Campo Grande - O líder indígena Marcos Veron morreu ontem em Dourados (MS), horas depois de ter sido internado com vários ferimentos na cabeça.
Domingo, Veron participou de uma invasão promovida por cerca de cem caiovás à fazenda Brasília do Sul, em Juti (325 km ao sul de Campo Grande). Seu sobrinho, Reginaldo Veron, foi baleado na perna, mas não corre risco de morte.
Marcos Veron chegou ao hospital Evangélico de Dourados por volta das 8h. Ele morreu às 11h50. Até ontem à tarde, a causa exata da morte ainda não havia sido divulgada.
Os dois foram feridos em conflito com funcionários da fazenda, que pertence a Jacinto Honório da Silva, segundo informações iniciais da polícia. Um funcionário da fazenda que se identificou apenas como José, no entanto, negou que tivesse havido algum conflito. Os índios não estariam mais dentro da área.
A área de 10 mil hectares é disputada entre as duas partes desde 98, quando houve a primeira invasão. A Funai afirma que já existe um laudo antropológico confirmando que se trata de terra em indígena. Em outubro de 2001, eles foram retirados pela polícia.
A reportagem deixou recados nos escritórios do fazendeiro Jacinto Honório da Silva em Campo Grande e em São Paulo, mas até o final da tarde de ontem ele não havia respondido ao pedido de entrevista.
A assessoria da Funai em Brasília informou que o assunto seria tratado pelo chefe do órgão em Dourados, Jonas Rosa.
De acordo com a Funai, existem cerca de 4.000 caiovás acampados no sul de Mato Grosso do Sul à espera de demarcação de terras.

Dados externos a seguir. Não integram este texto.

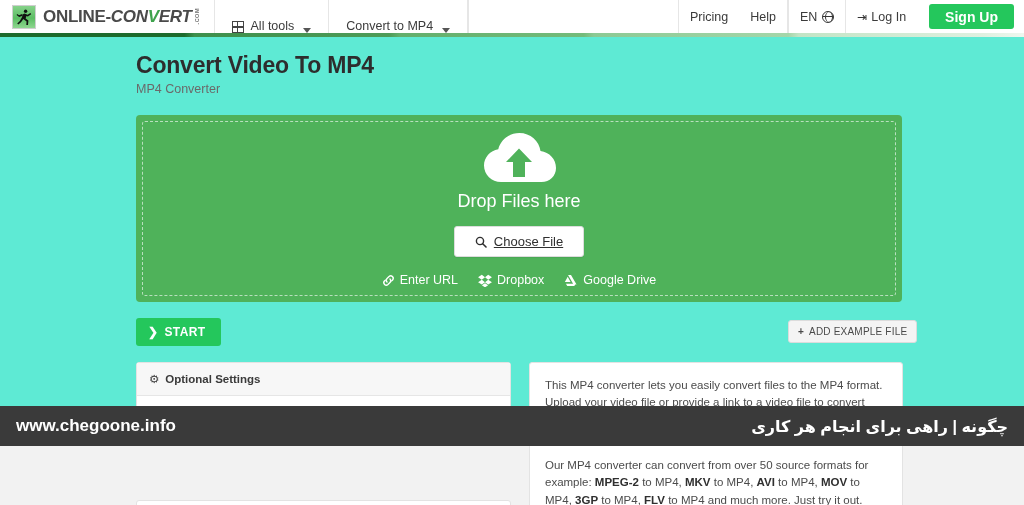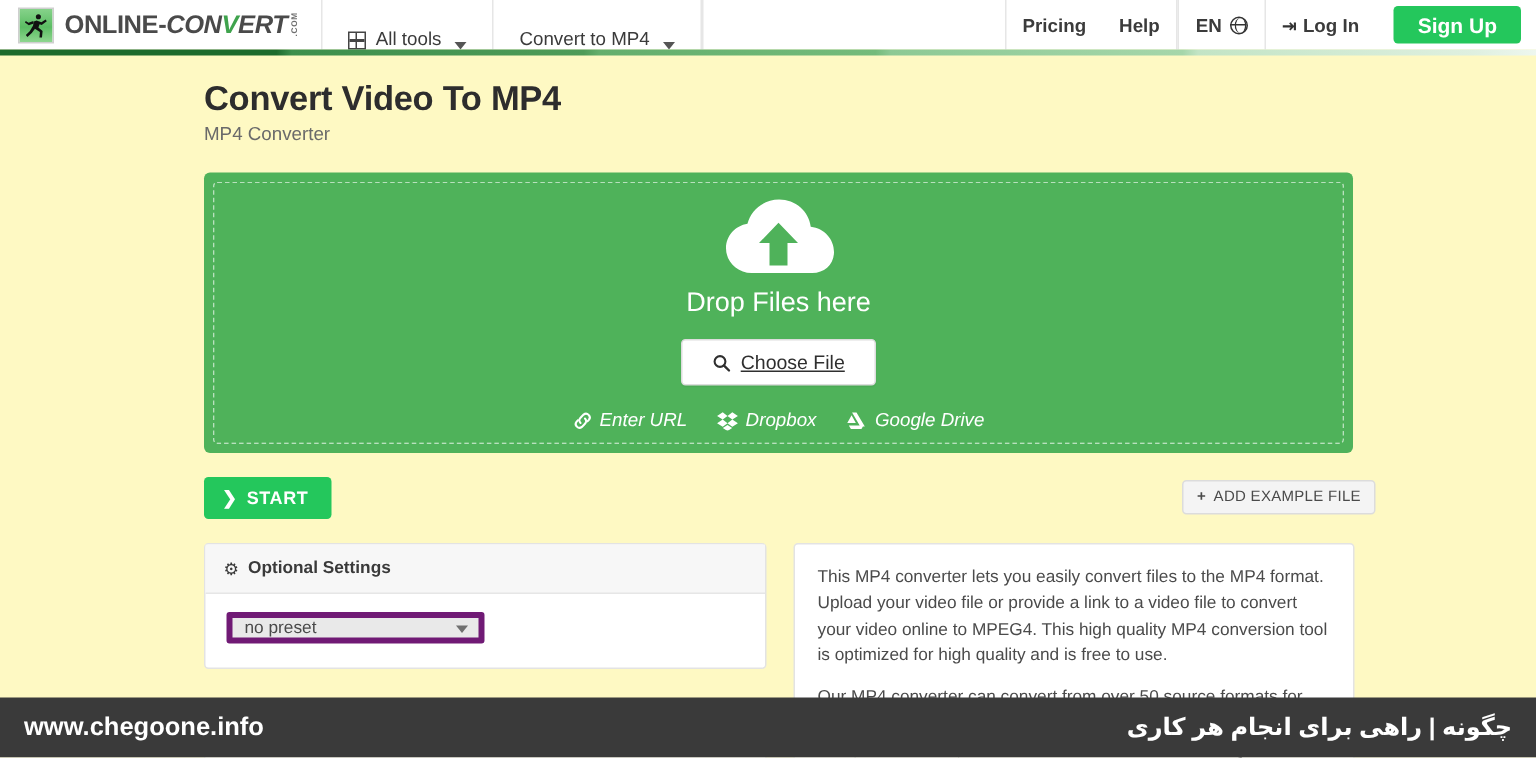--- a/index.html
+++ b/index.html
@@ -10,7 +10,7 @@
     font-family: "Liberation Sans", "DejaVu Sans", sans-serif;
     background: #f2f2f2;
   }
-  .page { position: relative; width: 1024px; height: 505px; background: #fef9c3; }
+  .page { position: relative; width: 1024px; height: 446px; background: #5eead4; }
 
   
   .header {

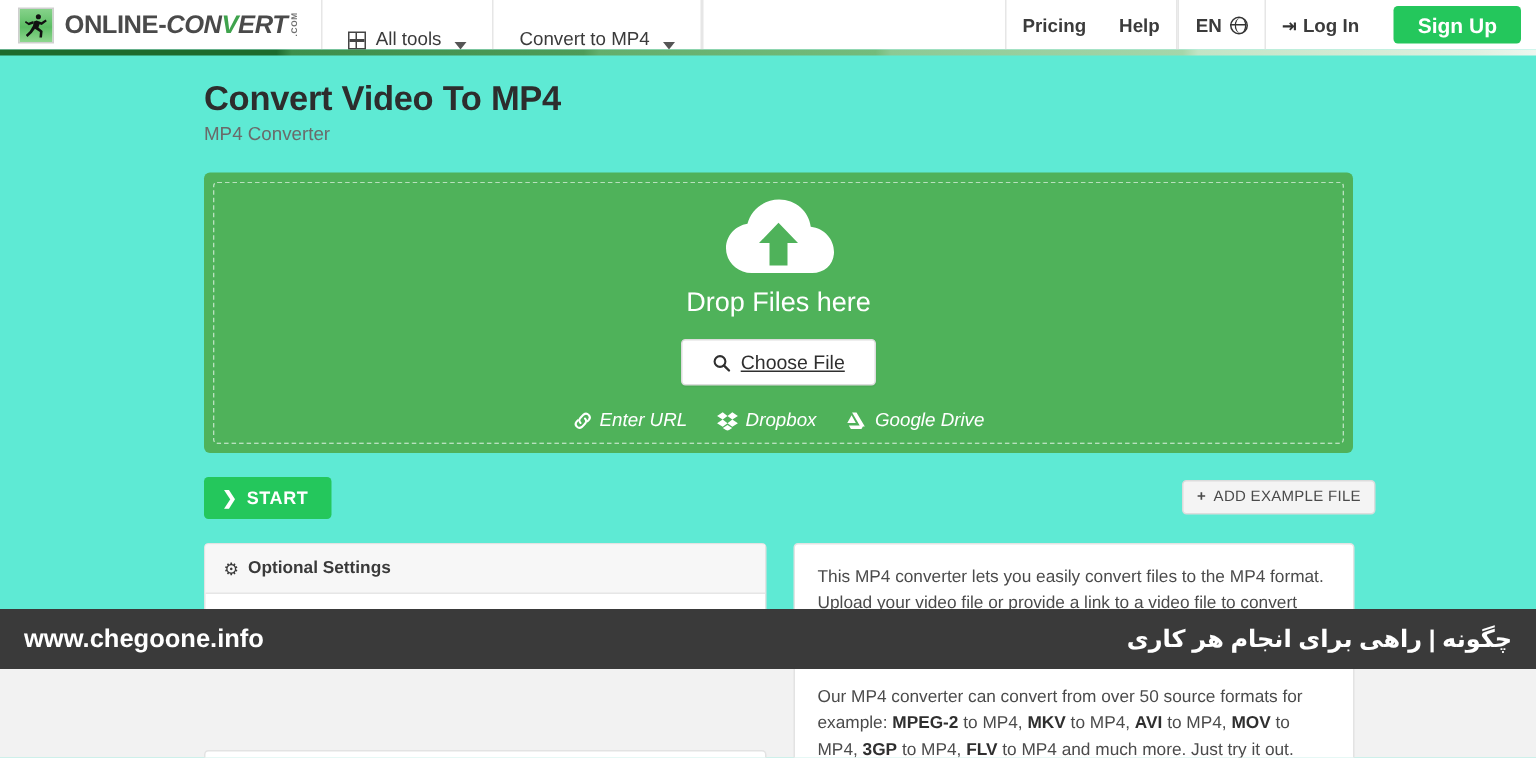--- a/index.html
+++ b/index.html
@@ -71,7 +71,7 @@
   .hdr-right { display: flex; align-items: stretch; }
   .hdr-link {
     display: flex; align-items: center; padding: 0 11px;
-    font-size: 12.5px; color: #3b3b3b; cursor: pointer; white-space: nowrap; font-weight: bold;
+    font-size: 12.5px; color: #3b3b3b; cursor: pointer; white-space: nowrap;
   }
   .hdr-group {
     display:flex; align-items:stretch;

Essa etnia é conhecida nacionalmente por causa da altas taxas de suicídio, em decorrência da situação de miséria em que a maioria vive.
Um dos principais problemas dos índios da região é a pouca área de que dispõem. O caso mais dramático é o da reserva de Dourados, onde estão cerca de 9.600 índios em uma área de 3.500 hectares.

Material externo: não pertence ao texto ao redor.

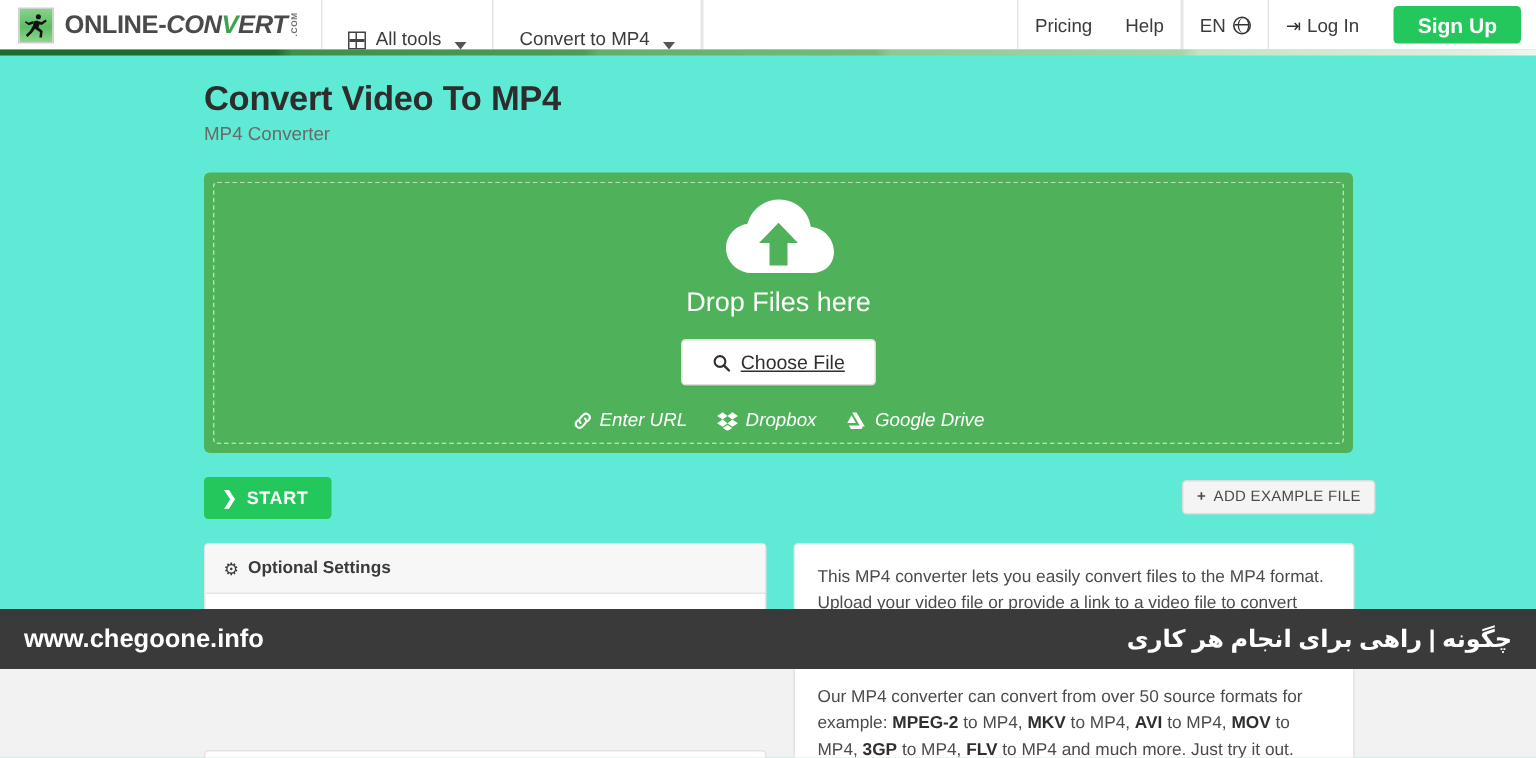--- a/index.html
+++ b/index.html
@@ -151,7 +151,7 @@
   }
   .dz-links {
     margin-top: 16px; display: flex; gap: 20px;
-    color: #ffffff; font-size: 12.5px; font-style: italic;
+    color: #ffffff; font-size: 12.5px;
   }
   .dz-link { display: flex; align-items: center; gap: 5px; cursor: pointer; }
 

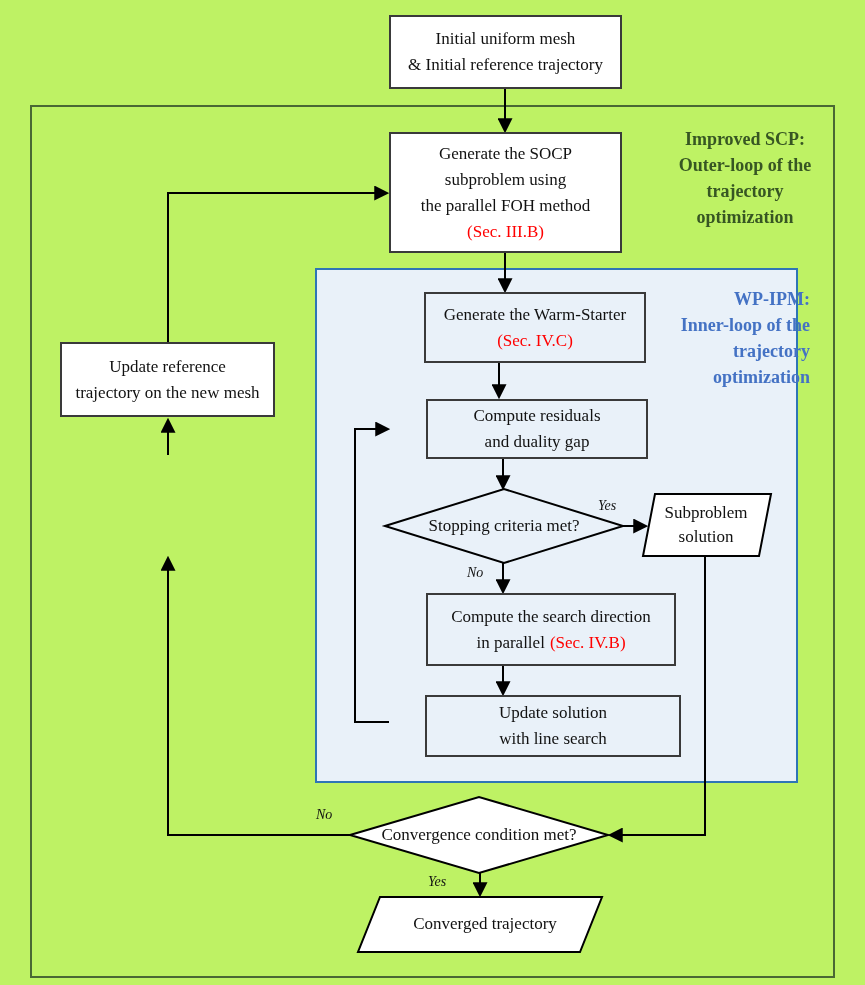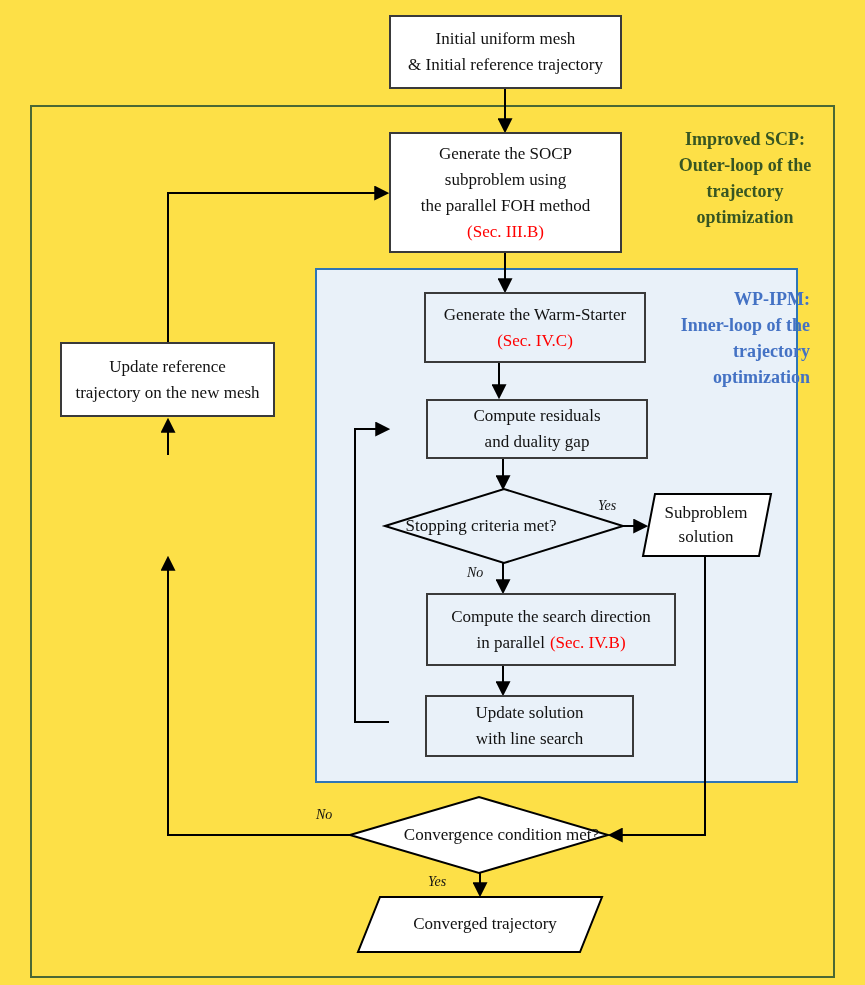--- a/index.html
+++ b/index.html
@@ -4,7 +4,7 @@
 <style>
   html,body{margin:0;padding:0;background:#ffffff;}
   #canvas{
-    position:relative;width:865px;height:985px;background:#fde047;overflow:hidden;
+    position:relative;width:865px;height:985px;background:#bef264;overflow:hidden;
     font-family:"Liberation Serif","DejaVu Serif",serif;color:#111111;
   }
   .abs{position:absolute;box-sizing:border-box;}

Ao todo, vivem cerca de 25 mil índios no sul do Mato Grosso do Sul, Estado que tem a terceira maior população indígena do País, atrás apenas do Amazonas e de São Paulo.
A principal ocupação dos caiovás da região é o trabalho de bóia-fria nas fazendas de cana-de-açúcar da região. Casos de alcoolismo são comuns na etnia.